If you had a single world leader or an organically organized world community, you could impose conditions, something that happened, for example, with the minimum global tax.

But that doesn’t happen in practice with technology. On the contrary, there is a technological war between China and the U.S., and there are technological differences and countries in the middle that arbitrate that. It’s tough for politics to influence technology, and much easier for technology to condition politics.  

The book also references AI’s impact on macroeconomics. With fewer jobs, there might be less consumption. How is this tension resolved? 

The way to manage this through policy is by using the redistribution tools we have at our disposal. Suppose you have a tax system based on corporate and personal income. If it’s progressive and there’s income concentration among the rich, they will pay proportionally more, and tax income will rise. You can give back in some way: either through more free goods and services, or through direct transfers. More liberal countries will opt for a transfer, while countries closer to the welfare state will have better public education and services, or social housing.

In order to do that, it’s essential to know if technology will increase the pie size because redistribution is always better when there is more.

There is ample evidence that some of these technologies save costs but do not increase productivity. The main macroeconomic problem is directing technology toward higher productivity.

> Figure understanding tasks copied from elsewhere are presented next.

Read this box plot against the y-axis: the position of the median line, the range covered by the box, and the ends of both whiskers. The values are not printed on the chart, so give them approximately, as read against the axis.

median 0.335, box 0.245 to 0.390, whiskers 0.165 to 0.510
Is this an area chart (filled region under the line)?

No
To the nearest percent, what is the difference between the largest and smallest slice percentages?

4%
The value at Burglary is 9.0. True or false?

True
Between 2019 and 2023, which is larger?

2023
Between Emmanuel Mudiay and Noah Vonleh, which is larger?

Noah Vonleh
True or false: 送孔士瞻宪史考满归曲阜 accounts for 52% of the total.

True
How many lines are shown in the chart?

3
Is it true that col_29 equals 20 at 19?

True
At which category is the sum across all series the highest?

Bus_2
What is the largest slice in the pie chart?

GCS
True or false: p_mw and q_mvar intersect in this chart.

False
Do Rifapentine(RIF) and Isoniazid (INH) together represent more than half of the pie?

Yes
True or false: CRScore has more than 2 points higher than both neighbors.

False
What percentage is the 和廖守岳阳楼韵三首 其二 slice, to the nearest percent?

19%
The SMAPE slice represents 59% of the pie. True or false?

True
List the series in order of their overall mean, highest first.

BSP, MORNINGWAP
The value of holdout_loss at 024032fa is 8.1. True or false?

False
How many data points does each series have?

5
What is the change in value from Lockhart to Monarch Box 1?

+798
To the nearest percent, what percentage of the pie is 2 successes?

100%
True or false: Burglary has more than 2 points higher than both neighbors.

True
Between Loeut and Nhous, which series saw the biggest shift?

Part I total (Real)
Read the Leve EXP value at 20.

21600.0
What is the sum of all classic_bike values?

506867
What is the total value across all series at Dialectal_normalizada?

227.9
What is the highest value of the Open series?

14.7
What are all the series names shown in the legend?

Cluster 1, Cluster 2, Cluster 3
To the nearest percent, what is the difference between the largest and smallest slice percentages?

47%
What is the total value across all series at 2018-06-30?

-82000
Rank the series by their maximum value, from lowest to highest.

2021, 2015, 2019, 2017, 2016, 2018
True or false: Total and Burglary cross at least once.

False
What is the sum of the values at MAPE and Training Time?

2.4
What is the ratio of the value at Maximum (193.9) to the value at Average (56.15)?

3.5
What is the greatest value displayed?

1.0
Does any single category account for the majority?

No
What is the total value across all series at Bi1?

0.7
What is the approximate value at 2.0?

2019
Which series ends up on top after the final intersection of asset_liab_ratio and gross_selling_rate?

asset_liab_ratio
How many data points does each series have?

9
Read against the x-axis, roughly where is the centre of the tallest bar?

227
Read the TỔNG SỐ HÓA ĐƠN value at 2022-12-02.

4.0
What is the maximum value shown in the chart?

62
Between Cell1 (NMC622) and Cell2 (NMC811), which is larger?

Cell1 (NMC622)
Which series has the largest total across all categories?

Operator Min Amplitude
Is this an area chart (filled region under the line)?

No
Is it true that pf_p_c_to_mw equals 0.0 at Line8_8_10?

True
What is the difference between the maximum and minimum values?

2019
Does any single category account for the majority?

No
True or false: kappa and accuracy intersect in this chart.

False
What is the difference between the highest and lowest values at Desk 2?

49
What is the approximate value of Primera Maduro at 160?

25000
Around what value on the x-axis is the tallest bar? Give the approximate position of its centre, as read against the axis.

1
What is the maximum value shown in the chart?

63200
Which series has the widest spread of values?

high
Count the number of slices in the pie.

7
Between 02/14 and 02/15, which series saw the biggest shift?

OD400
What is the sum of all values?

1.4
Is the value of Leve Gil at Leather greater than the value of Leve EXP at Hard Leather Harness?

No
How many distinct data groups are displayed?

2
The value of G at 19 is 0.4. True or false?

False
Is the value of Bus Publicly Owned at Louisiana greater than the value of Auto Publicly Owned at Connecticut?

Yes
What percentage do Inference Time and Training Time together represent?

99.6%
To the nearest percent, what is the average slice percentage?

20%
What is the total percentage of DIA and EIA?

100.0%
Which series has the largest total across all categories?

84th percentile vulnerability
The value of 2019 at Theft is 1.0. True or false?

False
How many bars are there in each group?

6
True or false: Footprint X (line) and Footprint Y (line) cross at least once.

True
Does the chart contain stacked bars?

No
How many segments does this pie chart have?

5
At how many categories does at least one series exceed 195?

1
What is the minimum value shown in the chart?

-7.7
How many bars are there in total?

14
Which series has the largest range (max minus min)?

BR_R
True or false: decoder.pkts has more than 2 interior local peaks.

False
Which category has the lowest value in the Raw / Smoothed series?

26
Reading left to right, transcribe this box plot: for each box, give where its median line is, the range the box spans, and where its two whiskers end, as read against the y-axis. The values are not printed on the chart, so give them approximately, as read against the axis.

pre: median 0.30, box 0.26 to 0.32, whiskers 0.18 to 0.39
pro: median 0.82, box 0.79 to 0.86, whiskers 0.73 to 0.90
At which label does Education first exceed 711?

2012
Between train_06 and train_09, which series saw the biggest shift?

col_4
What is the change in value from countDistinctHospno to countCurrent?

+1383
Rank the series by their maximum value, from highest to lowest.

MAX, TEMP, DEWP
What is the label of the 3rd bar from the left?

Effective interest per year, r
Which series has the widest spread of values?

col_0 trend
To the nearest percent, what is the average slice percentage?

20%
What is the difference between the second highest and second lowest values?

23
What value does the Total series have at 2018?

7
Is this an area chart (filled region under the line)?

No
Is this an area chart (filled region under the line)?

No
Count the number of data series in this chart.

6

Suppose this is left to the market. In that case, generating situations similar to those of the Industrial Revolution is straightforward, albeit with very different state institutions. There is a risk of creating a mass of unemployed and poor people, as well as outsiders, who will initially be outside the economic system and eventually fall out of the social system entirely.

And this causes political problems

It does. It generates outsider populism. If you take it to the extreme, as fiction sometimes does, it can eventually lead to civil war. We shouldn’t forget that we live in a very local equilibrium: property rights and contracts are valid without war. To preserve the social organization that, for better or worse, we have in place, where at least we know what we can and cannot do, you need to control people falling out of the system. Politics has to react before this happens.

The first thing you will see is a drop in demand. Further down the road, you will see the disorganization of society. And that disorganization is unavoidable. It is definitely something we should try to prevent and start taking into account from a political point of view.

Why do you say empathy is a refuge from all of this?

Human beings are original. There are many occupations we could label as “made by humans.” They’re going to be very important in the future, and many occupations, or partial ones, will be grouped in this category. Some tasks will be replaced — we’re already seeing this take place— but others will not and are going to be either complementary to technology or something more artisanal and human. I believe this will be the frontier of human work 20 years from now.

How do you imagine the end of labor?

Well, it can be either a utopia or a dystopia. But I’ll tell you what I like to imagine. I’d like to see a return to humanity. We like to think that work dignifies and humanizes us, but most employment is made up of jobs we hate. Work does not dehumanize you, but it conditions you. If AI, or technology in general, allows you to decouple your activities from paid work, you will have more time to go back to searching for who you are as a human being.